How it's provisioned. The from-zero environment layers docker-compose.from-zero.yml over the shared app + common-infra compose files under a dedicated project name, bind-mounting host code so an un-merged fix can be proven before it lands. Teardown enables both the data and ontology profiles (the UMS + SpiceDB stack lives under ontology) so down -v actually wipes the whole plane — a --profile data down alone silently reused a dirty UMS DB, a trap the script header documents. The intended CI wiring is import_sheets && diagnose_all: a provision that doesn't pass its own checks fails the run.

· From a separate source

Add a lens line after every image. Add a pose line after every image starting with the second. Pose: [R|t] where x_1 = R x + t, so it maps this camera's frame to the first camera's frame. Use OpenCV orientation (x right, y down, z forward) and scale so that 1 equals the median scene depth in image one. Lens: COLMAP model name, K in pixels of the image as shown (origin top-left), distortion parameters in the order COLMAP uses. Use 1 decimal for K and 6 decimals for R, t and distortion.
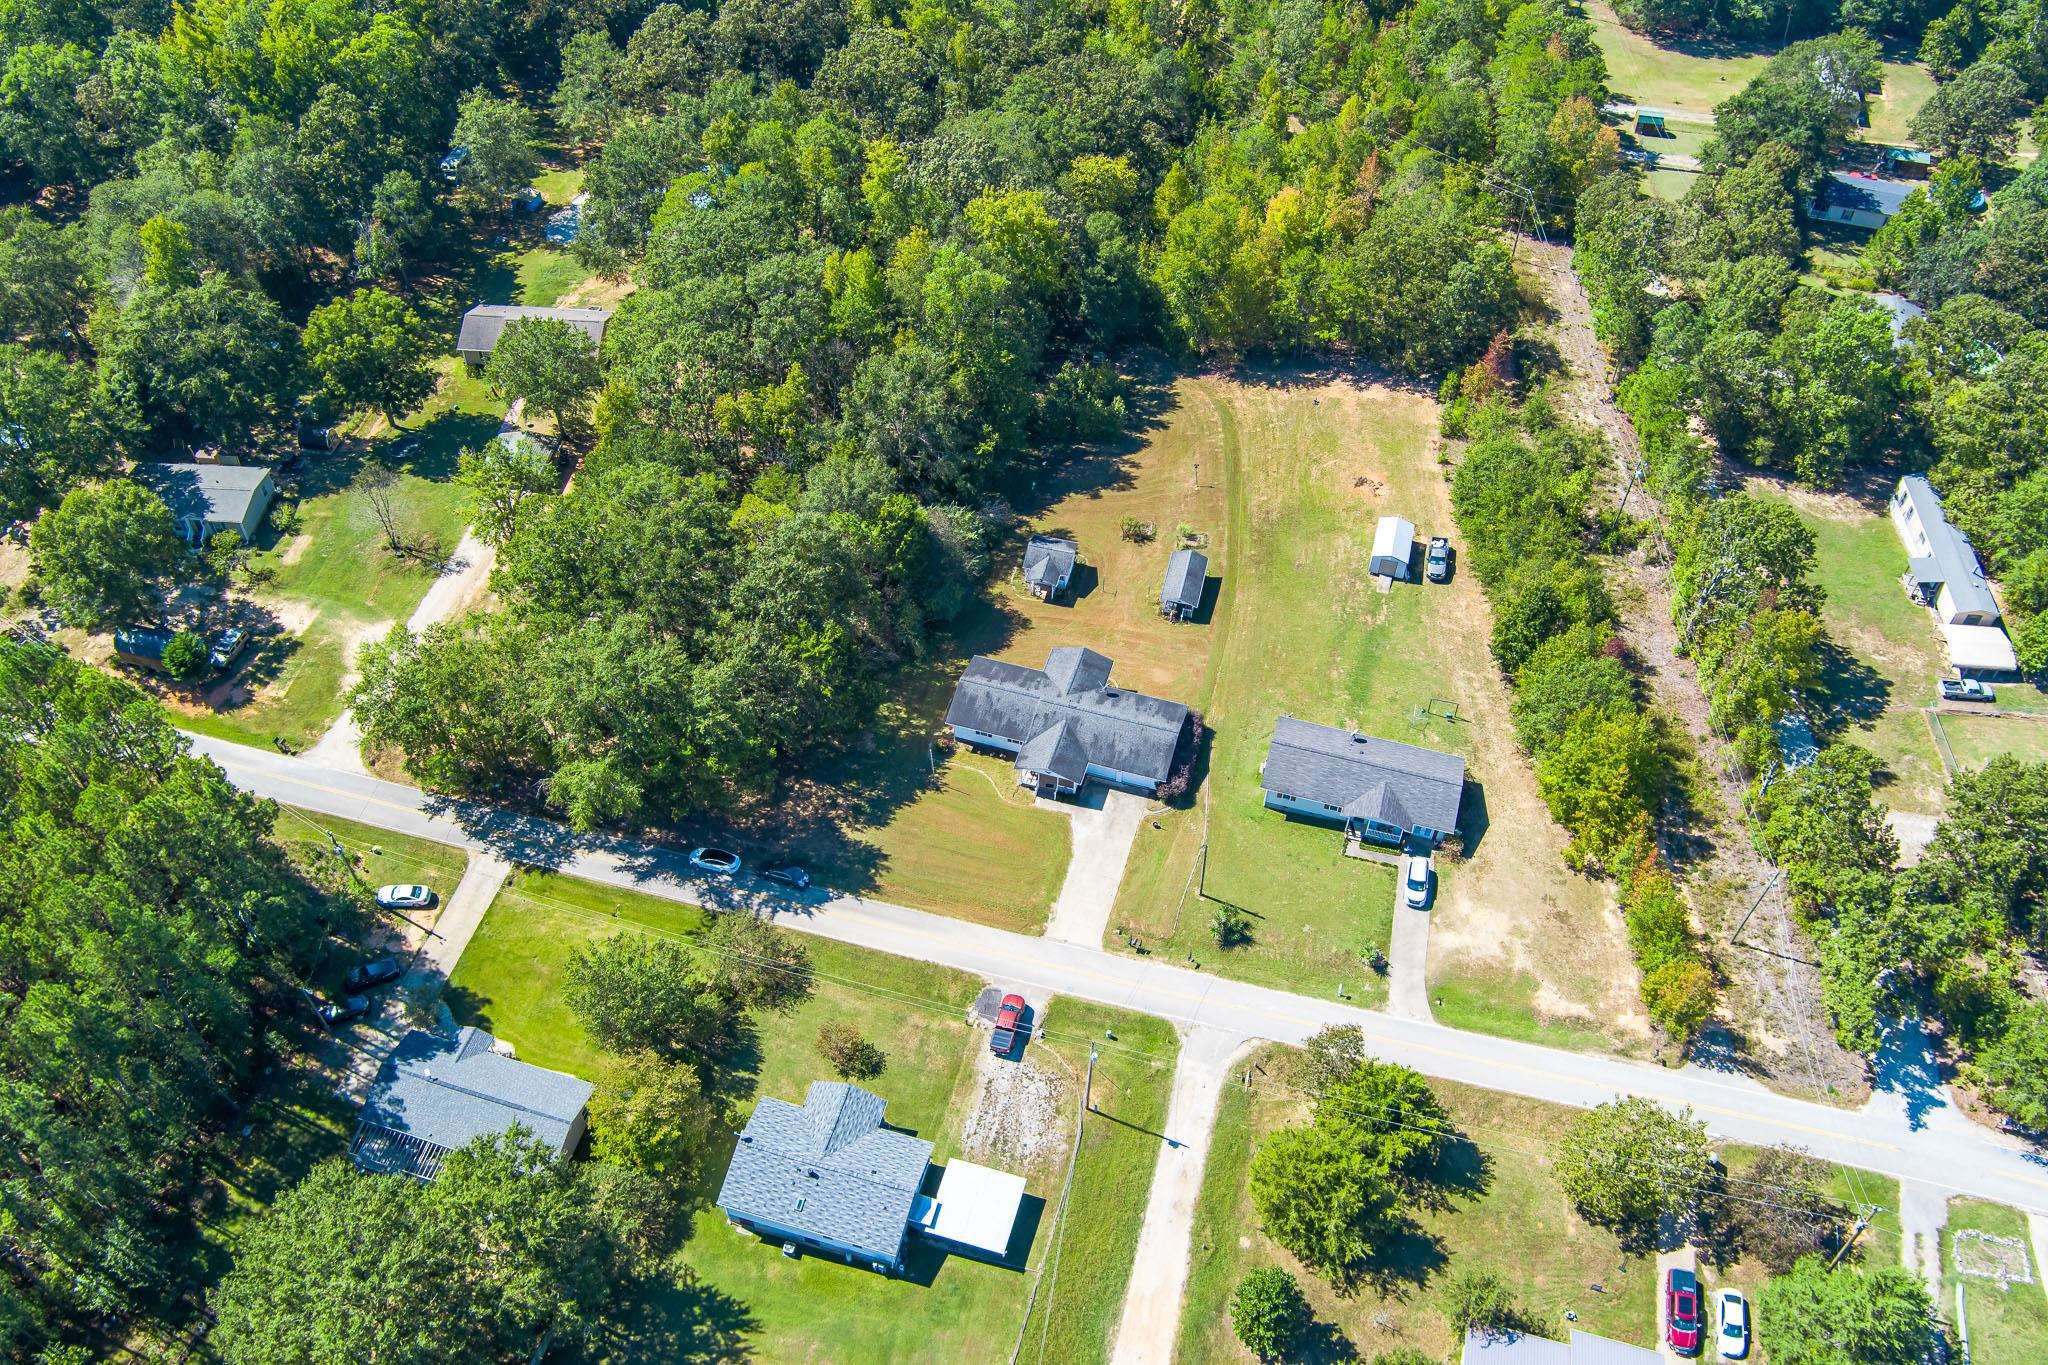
lens RADIAL K [[1667.4, 0, 1024.9], [0, 1667.4, 683.2], [0, 0, 1]] dist [-0.088837, 0.037198]
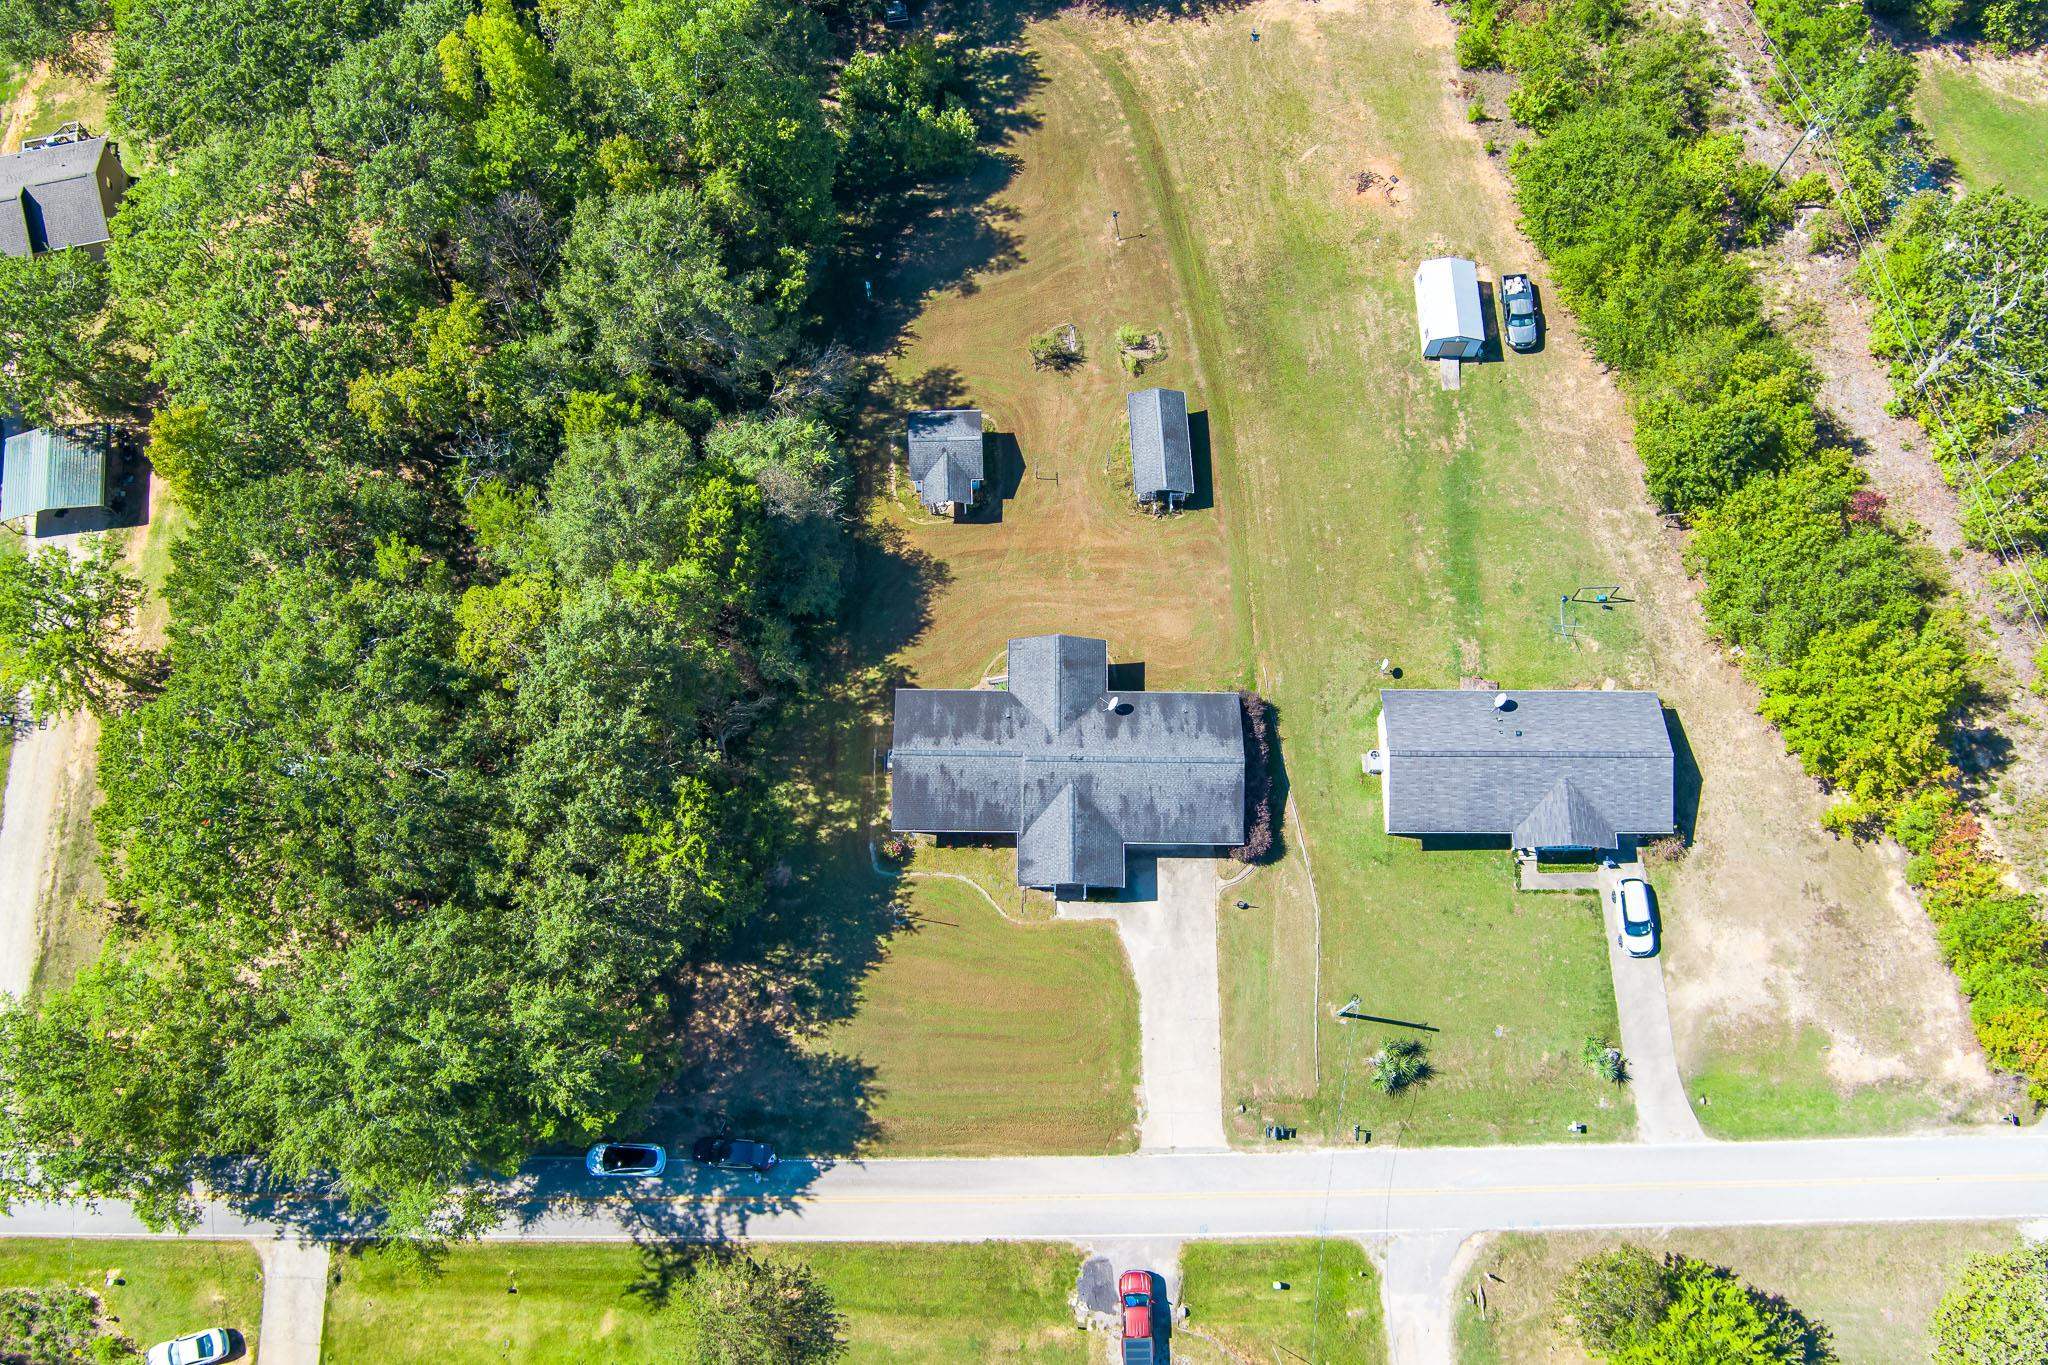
lens RADIAL K [[1667.4, 0, 1020.2], [0, 1667.4, 687.2], [0, 0, 1]] dist [-0.088837, 0.037198]
pose [[0.960803, -0.265696, 0.079139, -0.036948], [0.211416, 0.886875, 0.410798, -0.286036], [-0.179334, -0.377965, 0.908285, 0.433168]]
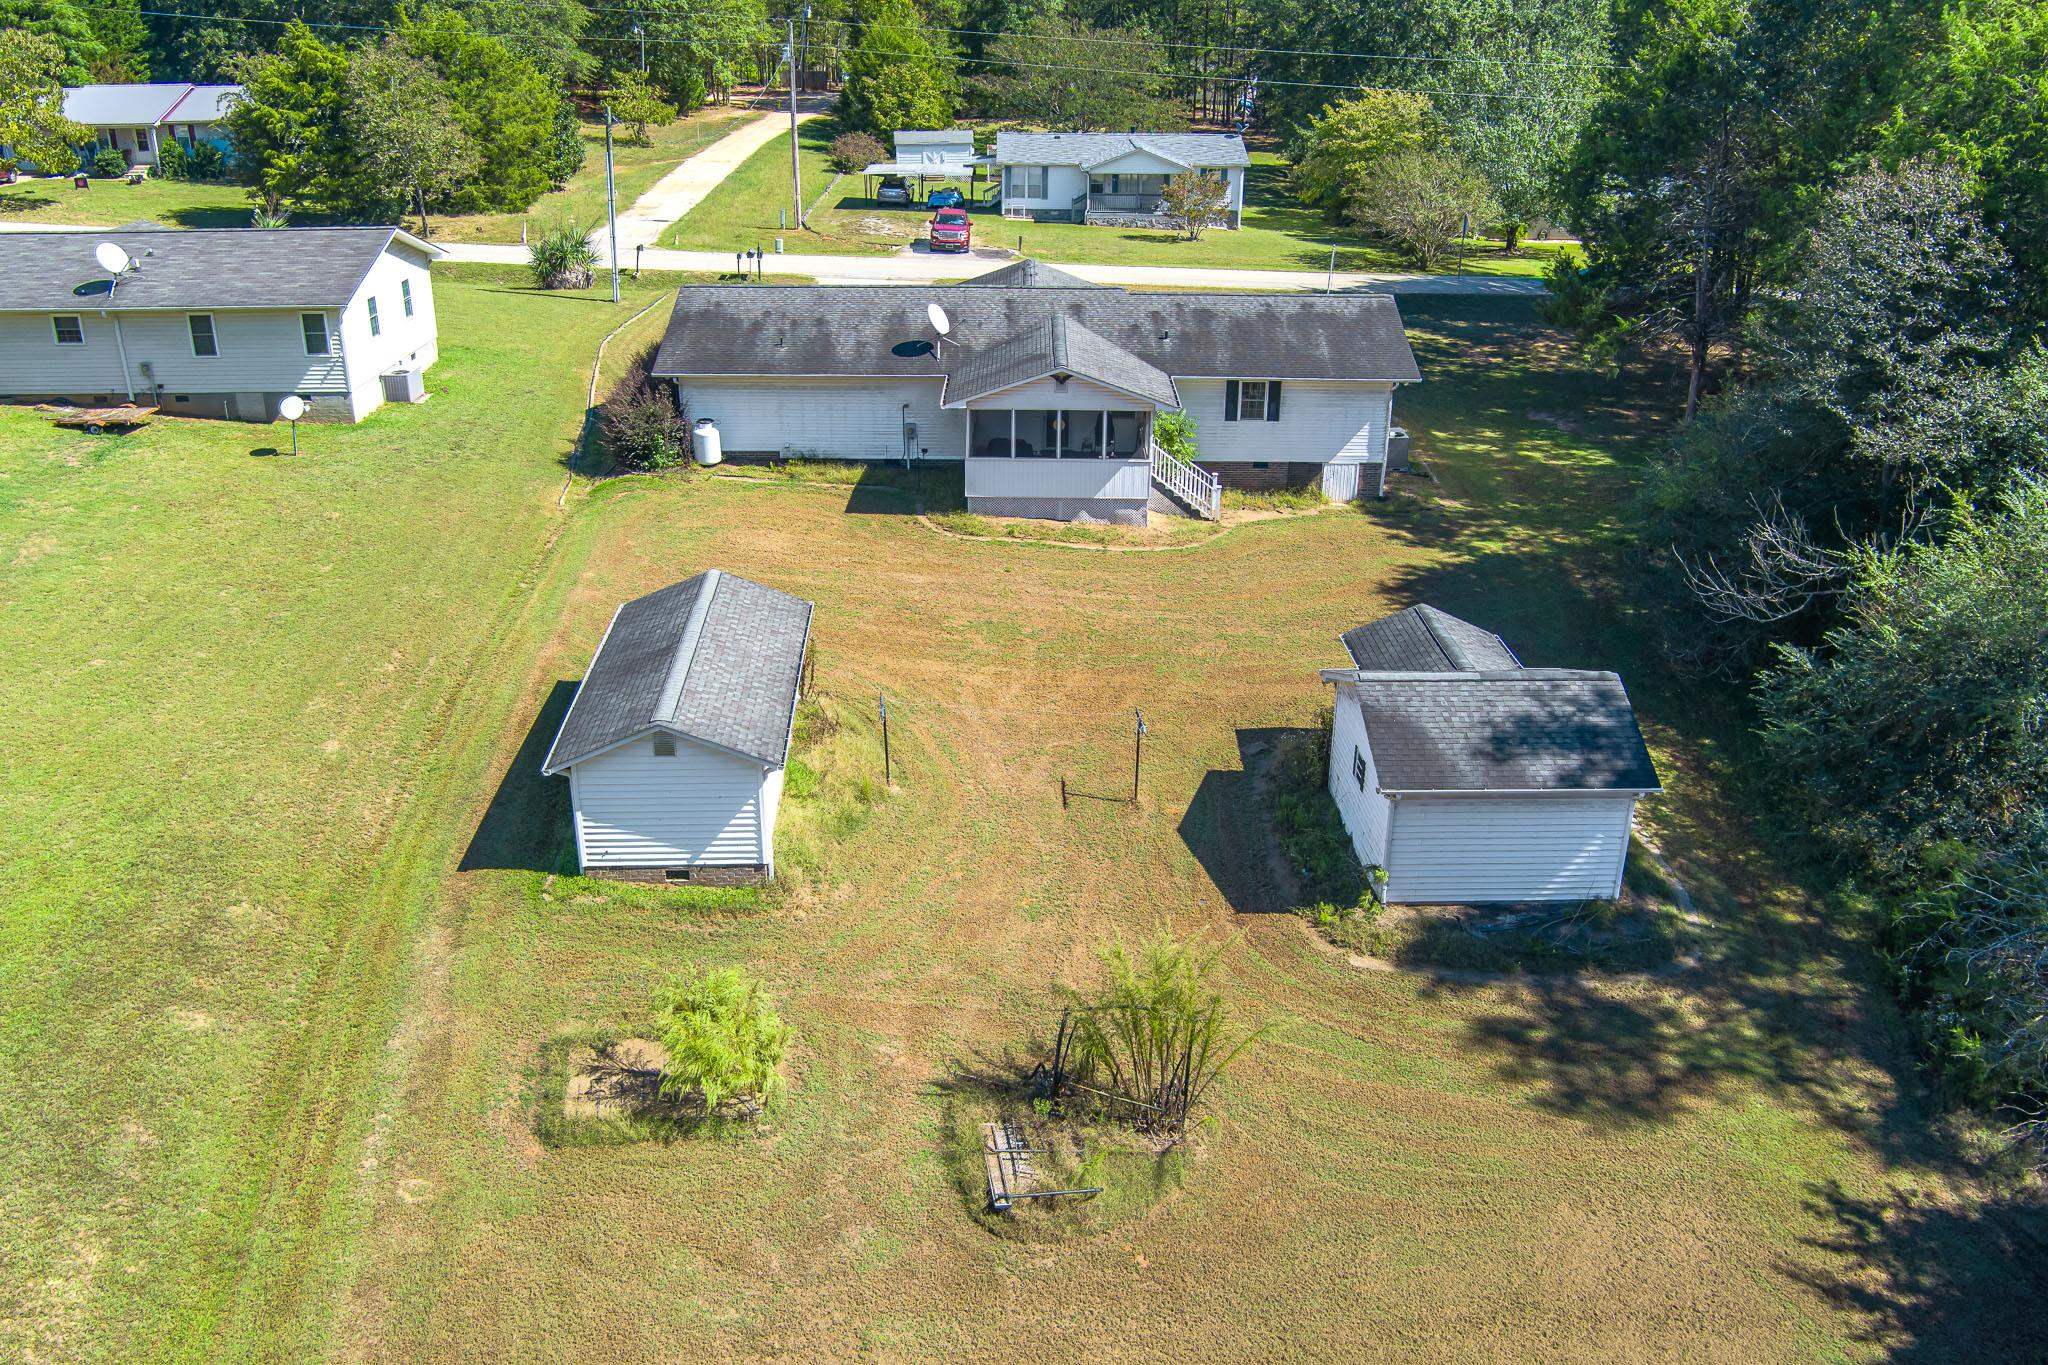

Extension points (the growth vector). Add a new invariant as a check inside the shared run_checks (surfaces in both the admin Diagnostics tab and diagnose_all at once). Add a new build-time authoring guard as a _detect_* function in the manifest builder and register it in _classify/the build pass. Add a new from-zero acceptance assertion to assert_from_zero's _checks (template-plane always, tenant-plane behind --tenant). Add a new idempotent healer following the heal_portal pattern: dry-run by default, --apply to execute, never touches another tenant's rows, re-running on a clean tenant is a no-op.

Invariants.

  • From-zero comes up fully switched. A fresh fork seeds no staff before the assertion, and the boot chain self-provisions per-app rules + admin-bff prune + per-tenant citizen read/apply with no manual reconcile or backfill (assert_from_zero T1–T4, N1–N2).
  • Deny-all is the floor. A namespace that should hold nothing resolves deny-all for every principal; cross-app isolation is gated on every deploy (empty_canary).
  • Healers are convergent and tenant-scoped. Dry-run by default; idempotent; never mutate another tenant's rows.
  • Diagnostics are exit-coded, not advisory. 0 = all green, 1 = a failure/not-provisioned, 2 = stack unreachable — so a regression fails a run instead of hiding behind an on-demand tab.
  • Verify live before reverting. A diagnosis is a hypothesis until reproduced on the real stack; the test suite is left fully green (zero failing tests), with pre-existing failures fixed at root cause, not papered over.

Gaps & open edges.

  • The admin-api pytest suite is not in CI (the Django suite skips it), so it rots; the standing mitigation is to run -k "not live" to zero failures and diff against clean main in the same bare venv before claiming a regression — a discipline, not a gate. Wiring this suite into CI is the single highest-leverage hardening.
  • Fork fidelity is the recurring hazard the healers exist to paper over: the fork copies portal_page rows but has no portal FK-rewrite kind, leaking the source tenant's portal id (a cross-tenant FK leak heal_portal converges), and template→tenant pinned UUIDs (e.g. a placement's occurrence_type) survive a fork that should have rewired them. The durable fix is a complete FK-rewrite manifest in the fork plan (see App Provisioning and Durable Execution), not more healers.
  • Several proof seams are dev/boot-path fail-open and only run on demand (diagnose_all, the canaries), so a regression is caught only if someone runs the gate; until import_sheets && diagnose_all is the enforced CI sweep, "it provisioned" and "it provisioned correctly" remain two different claims.
  • The from-zero workflow-e2e leg depends on bridging the shared martha-api onto the isolated network (no per-tenant Martha), so the durable-execution proof is only as isolated as that shared backend allows (see Durable Execution).

Atelier — Platform Specification. Internal canonical reference.